:: RECORDS

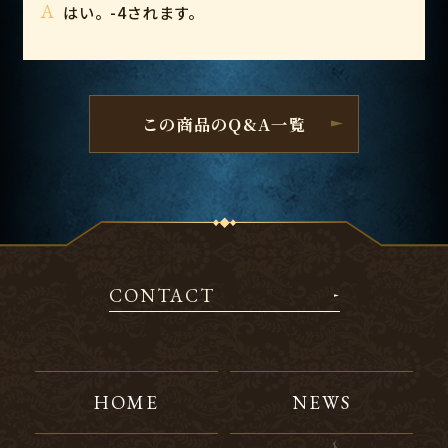
A
はい。-4されます。
この商品のQ&A一覧
CONTACT
HOME
NEWS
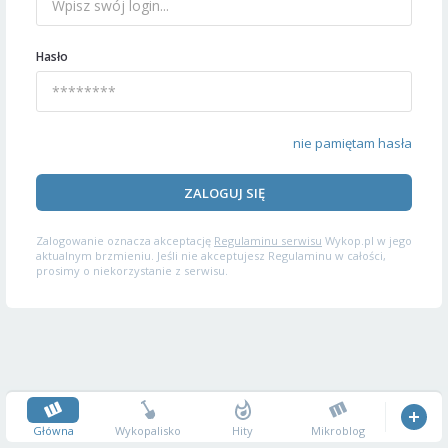
Hasło
nie pamiętam hasła
ZALOGUJ SIĘ
Zalogowanie oznacza akceptację
Regulaminu serwisu
Wykop.pl w jego
aktualnym brzmieniu. Jeśli nie akceptujesz Regulaminu w całości,
prosimy o niekorzystanie z serwisu.
Główna
Wykopalisko
Hity
Mikroblog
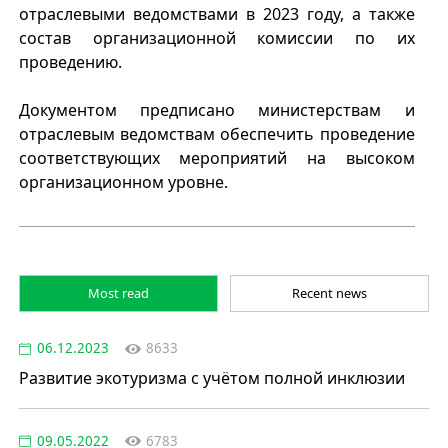
отраслевыми ведомствами в 2023 году, а также
состав организационной комиссии по их
проведению.
Документом предписано министерствам и
отраслевым ведомствам обеспечить проведение
соответствующих мероприятий на высоком
организационном уровне.
Most read
Recent news
06.12.2023
8633
Развитие экотуризма с учётом полной инклюзии
09.05.2022
6783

::::

Would you output the full listing exactly as it stands, minus the images?

A
はい。-4されます。
この商品のQ&A一覧
CONTACT
HOME
NEWS
Hasło
nie pamiętam hasła
ZALOGUJ SIĘ
Zalogowanie oznacza akceptację
Regulaminu serwisu
Wykop.pl w jego
aktualnym brzmieniu. Jeśli nie akceptujesz Regulaminu w całości,
prosimy o niekorzystanie z serwisu.
Główna
Wykopalisko
Hity
Mikroblog
отраслевыми ведомствами в 2023 году, а также
состав организационной комиссии по их
проведению.
Документом предписано министерствам и
отраслевым ведомствам обеспечить проведение
соответствующих мероприятий на высоком
организационном уровне.
Most read
Recent news
06.12.2023
8633
Развитие экотуризма с учётом полной инклюзии
09.05.2022
6783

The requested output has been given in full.